Il para altruismo francescano non si ferma e si preoccupa persino della casse finanziarie della Regione Puglia: «se la Domus non potrà portare i rifiuti fognari in Sardegna l'Acquedotto Pugliese sarà costretto a rivolgersi ad altri con costi maggiori e quindi con un danno economico anche per la pubblica amministrazione». La società sassarese, che governa i fanghi fognari pugliesi destinati anche al sequestrato impianto di Magomadas, dopo l'ardito impegno "sociale" ricorda ai Giudici del Consiglio di Stato che se non decideranno a loro favore la richiesta danni salirebbe a «1,9 milioni oltre ai danni già patiti e patendi», oltre ai danni d'immagine. Se la Domus gestisce i rapporti con la Puglia per questo "altruistico" trasporto di melma altrui in terra sarda, la Siged di Antonio Marras, amministratore unico di una catena di discariche "speciali" nel cuore della Sardegna più devastata, nell'area industriale di Porto Torres, è il punto d'arrivo di cotanto olezzo formato pugliese.

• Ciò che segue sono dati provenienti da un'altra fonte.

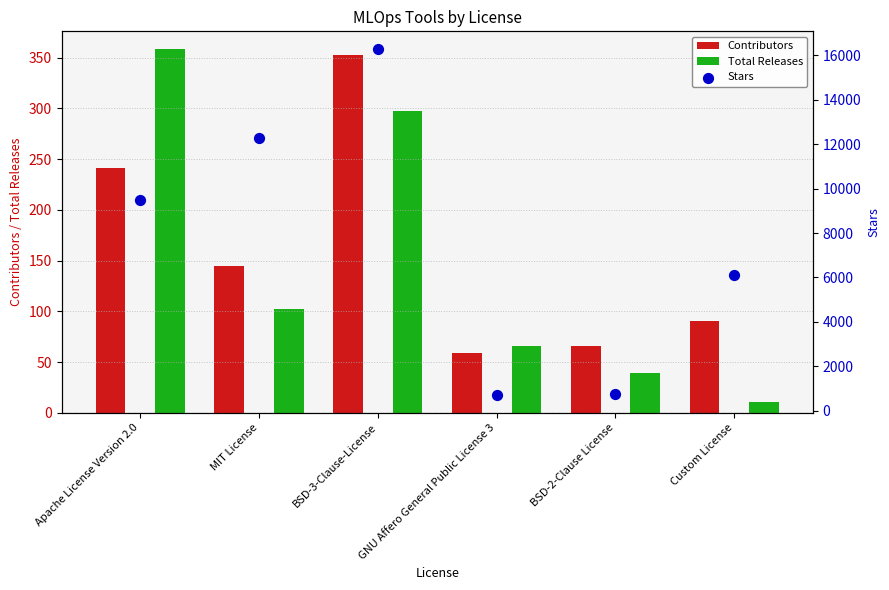

Which series has the largest total across all categories?

Stars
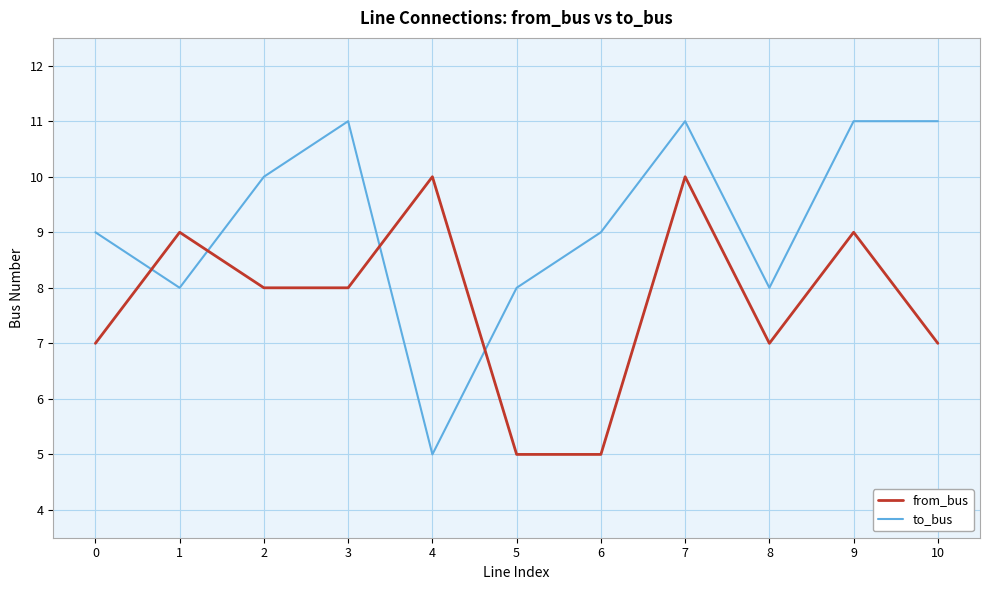

How many to_bus values are between 8 and 11?

10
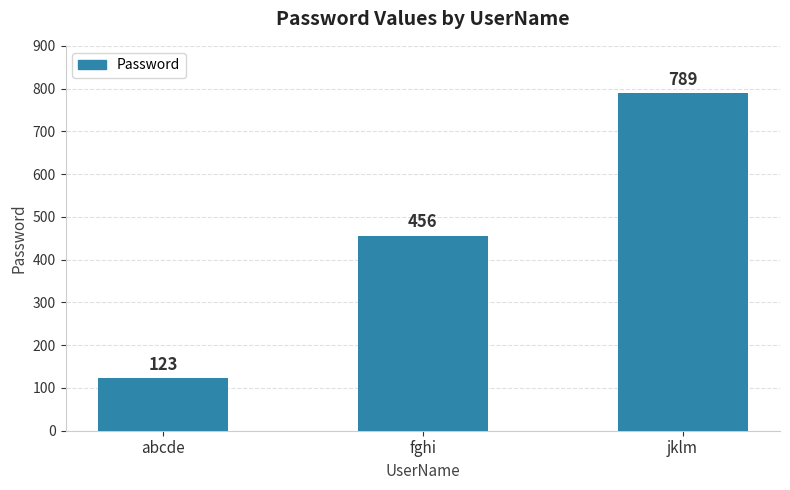

Reading right to left, transcribe all the data shown in this chart.

jklm=789	fghi=456	abcde=123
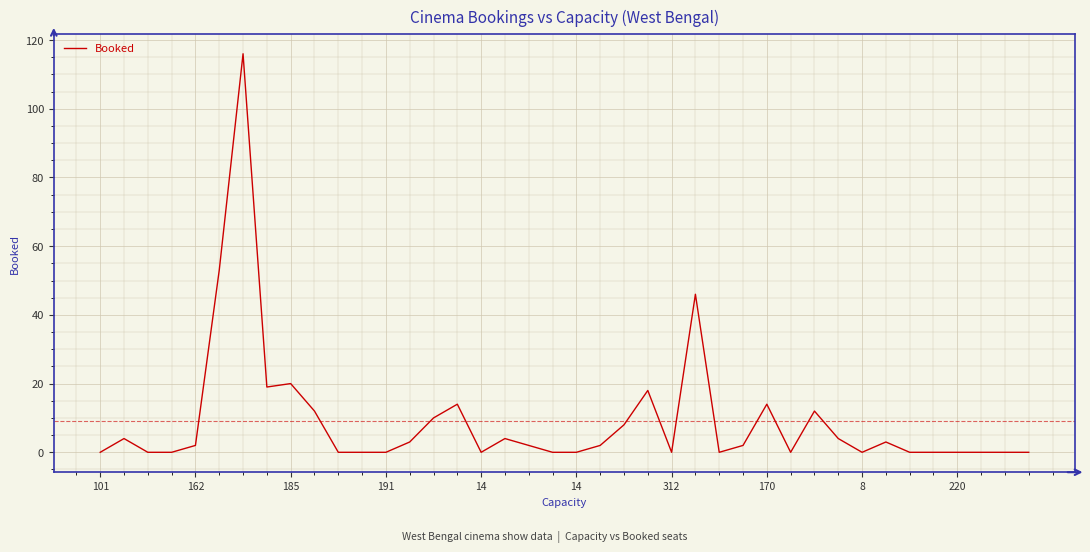

What is the greatest value displayed?

116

Da Rovelli ai fanghi di Bari

Al centro di un'area dichiarata di interesse nazionale per la gravità dell'inquinamento non solo non si pensa di bonificare ma l'obiettivo è quello di continuare a interrare rifiuti in discarica, come se niente fosse, come se Rovelli e company avessero in quell'area piantumato boschi salubri anziché ciminiere e rivoli sotterranei di veleni. Dentro quell'area carica di ogni devastante sostanza vogliono continuare a portare un fiume di fogna sintetizzata dalla Puglia prendendo a prestito persino la scusa del Covid. Partner dell'operazione sardo-pugliese, la società sassarese delle discariche ha atteso qualche ora dalla presentazione dell'opposizione della Domus per varcare con un proprio atto le soglie romane della giustizia amministrativa. Anche in questo caso le disquisizioni giuridiche, già sconfitte in sede di Tar, vengono surclassate dal "periculum in mora" ben disposto sull'altare del privatissimo interesse.

Covid & rifiuti

«L'attività economica della società ricorrente - scrivono i legali - verrebbe, infatti, gravemente pregiudicata dal divieto di conferire rifiuti extra-regionali che, tanto più nel contingente periodo emergenziale, le consentirebbero di superare l'attuale situazione di crisi economica, che rende ancora più competitivo il mercato dei rifiuti, col rischio di perdere le relative commesse». Come dire: il Covid fa produrre meno rifiuti e, quindi, per compensare i nostri affari, dobbiamo assolutamente portare in Sardegna le fogne altrui. Eppure il Tar era stato chiaro: se proprio dovete interrarli dentro una buca tanto vale sotterrarli in Puglia. Il "periculum in mora" invocato dalle società ha chiarito tutto: questione di denari, poco importa se quei fanghi, secondo un principio costituzionale di prossimità, dovrebbero restare a due passi da chi li ha prodotti. In Sardegna, invece, diventano fanghi fognari d'oro.